The typical NBA superteam is scary and exciting at the same time. The concept of some of the best players in the league teaming up is a harrowing thought for the rest of the league. However, it’s easy for fringe fans and fans of losing teams to hop on the bandwagon of historical greatness.
Kevin Durant might be the scariest player in the league right now because of how unstoppable he is. He has been the centerpiece of two superteams and can offer up all types of perspective on what kind of challenge it can be to mesh those egos.
He joined former NBA player JJ Reddick on the “The Old Man and the Three” podcast this week to talk about multiple topics, including superteams.
Kevin Durant has had an amazing career, and when he retires, he will not only be a first-ballot Hall of Famer, but a top 10 player of all time. He is a two-time NBA champ, a league MVP, a four-time scoring champ, and a member of the 75th Anniversary Team.
He’s undoubtedly one of the greatest, and he’s had the unique experience of also playing with some of the greatest talent in NBA history. He’s teamed with the likes of Stephen Curry, Klay Thompson, Draymond Green, Russell Westbrook, James Harden, and Kyrie Irving. He was a cornerstone piece of several championship-caliber teams.
At this point in his career, Durantula, who has his own podcast (“The ETCs with Kevin Durant”), is THE authority on superteams. He was asked by JJ Redick about the inherent challenges that existed with superteams along the lines of roster-building and figuring out who gets the ball and when.
KD said it was a great advantage for him to play with other All-Stars. It actually made his job easier.
“We [Golden State] had — you wanna count Klay — three guys that can create their own shots. When you have three guys that can do that, you can pretty much pair them with anyone.”
KD also gave some insight into the collective culture of the Golden State dynasty. According to Durant, the whole team was locked in on winning, and especially because that Warriors team was coming off of a finals loss to the Cavaliers.
“When it comes to egos, we all on the same page as just really wanting to win. I know it sounds simple, but, like, that’s really what it was, every day is about ‘all right, how can we win this basketball game?’ Nothing else mattered.
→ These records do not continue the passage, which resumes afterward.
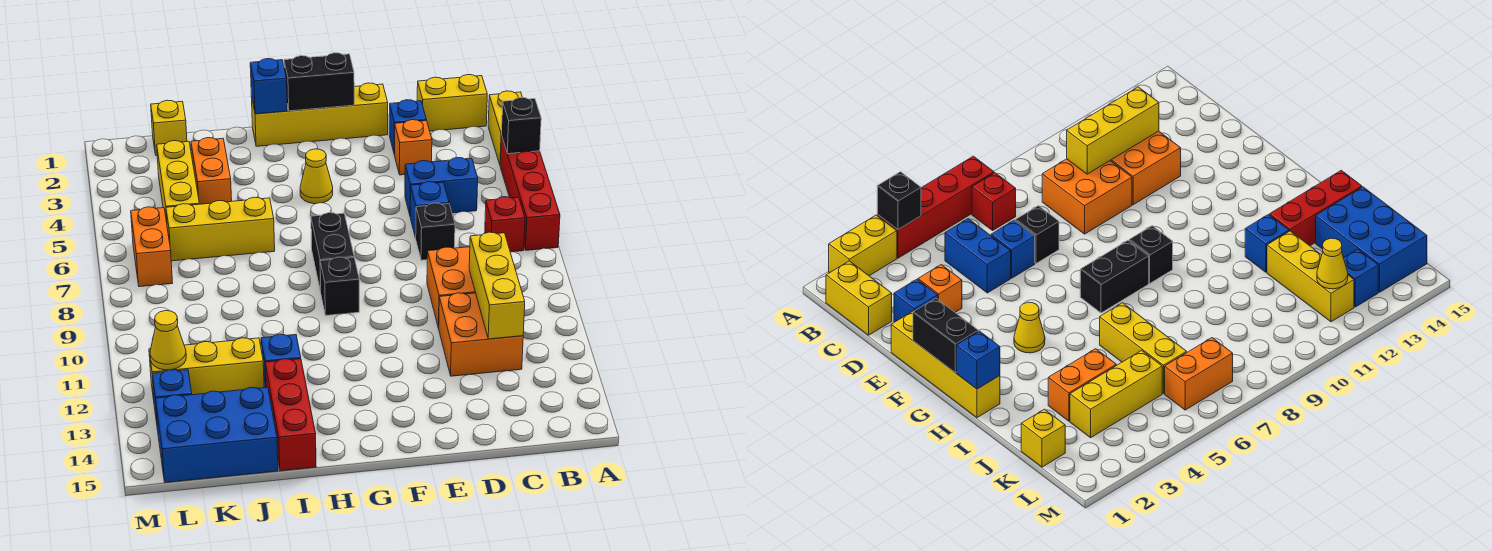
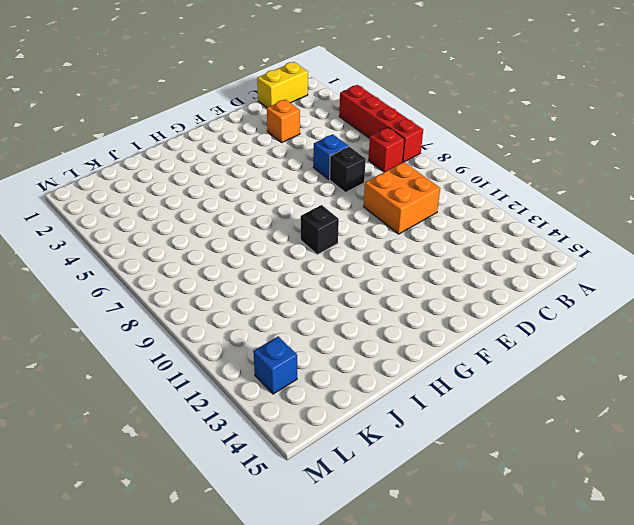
none -> yellow 1x2 brick [488,91,523,164]
none -> blue 1x2 brick [405,158,478,215]
none -> orange 2x2 brick [439,293,523,376]
none -> blue 1x1 brick [389,100,426,154]

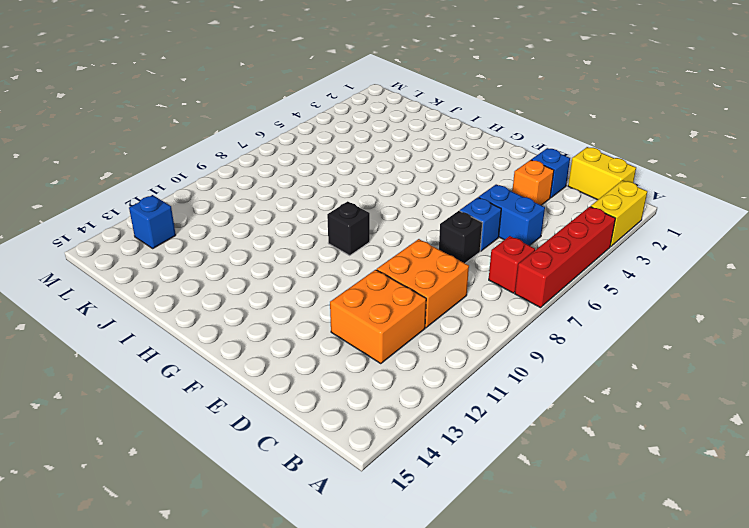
none -> yellow 1x4 brick [251,83,388,146]
none -> yellow 1x1 cone [300,149,333,204]
none -> black 1x2 brick [311,213,354,292]
none -> yellow 1x3 brick [166,197,275,261]

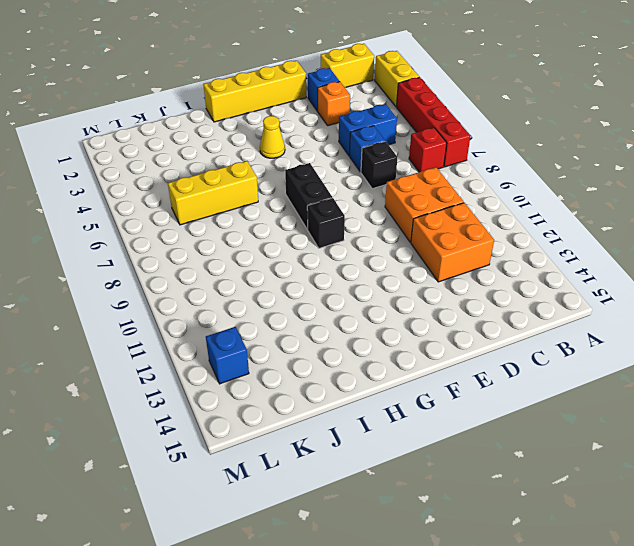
none -> blue 1x1 brick [261,334,301,388]
none -> red 1x3 brick [265,359,316,471]
none -> orange 1x2 brick [191,138,232,204]
none -> yellow 1x3 brick [149,338,264,400]

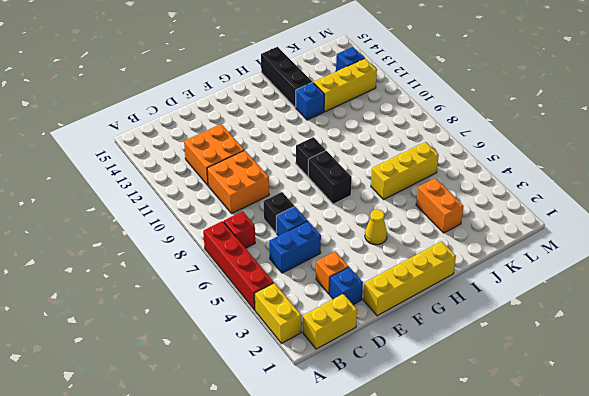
black 1x3 brick [261,47,312,107] -> red 1x3 brick [265,359,316,471]
none -> blue 2x3 brick [156,387,278,483]
none -> yellow 1x1 brick [151,100,187,155]
none -> yellow 1x3 brick [157,141,199,222]
none -> orange 1x2 brick [131,207,173,287]

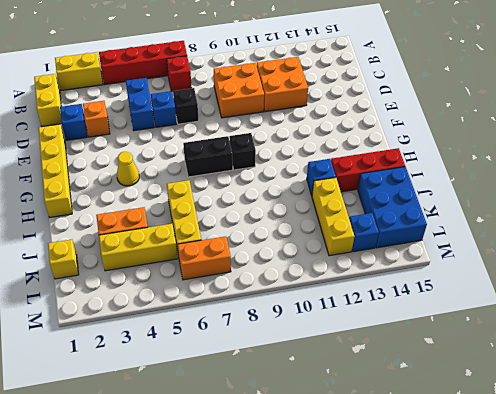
none -> black 1x1 brick [501,98,541,154]
none -> yellow 1x3 brick [469,232,525,339]
none -> black 1x2 brick [284,53,354,111]
none -> blue 1x1 brick [250,59,287,114]

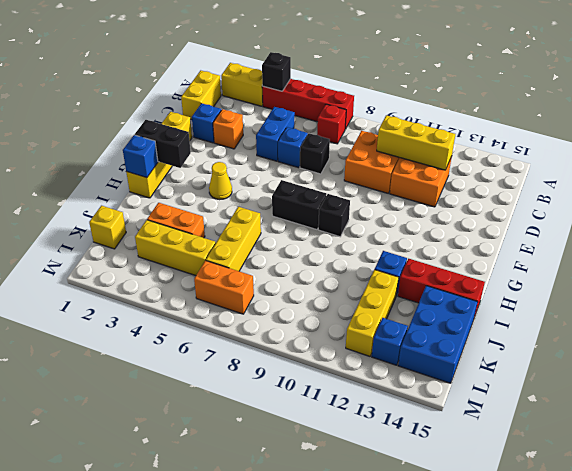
black 1x2 brick [135,120,191,168] -> black 1x2 brick turned to [284,53,354,111]
none -> yellow 1x1 cone [150,311,186,370]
“When I got to Golden State, from the first to the last guy thought that, but from the owner to the ball boy, they thought about it too.”
When asked about the biggest challenges that a superteam faces beyond the “title or bust” narrative, Durant alludes to money problems and integral role players leaving as the main reason for the Warriors’ superteam ending.
“The business gets in the way more than anything, we wanted to stay together as long as possible, but one guy might get paid, Shaun Livingston retired, I left in free agency, you know, so stuff like that happens.”
KD Joins Warriors: Game Over
KD was on the Warriors for three seasons, and during his time there he won two championships, while averaging 26 points per game. Golden State was dominant before he got there, but once KD arrived it was game over for the league, similar to when LeBron James formed The Big Three Miami Heat.
With KD in the fold, Dub Nation only lost 6 playoff games in 2 seasons, very well establishing themselves as one of the greatest superteams.
He infamously faced a lot of backlash but was able to capture that elusive championship that he couldn’t get during his eight years in Oklahoma City — and one in Seattle — with the Thunder/Sonics. Now that he has that monkey off his back he’s trying to win in Brooklyn with Kyrie.
The superteam with him, Kyrie, and Harden didn’t work out as they only played 16 games together (while going 13-3). Harden demanded a trade and was dealt to the Sixers shortly before Kyrie returned to his role as a full-time player. Some believe that the Nets are more balanced without Harden and if Ben Simmons can contribute to the team down the line the championship will be in play for a few more seasons.
But for right now, this makeshift Nets team featuring two Top 75-caliber players instead of three will have to focus on getting past the play-in and taking the long route to a championship.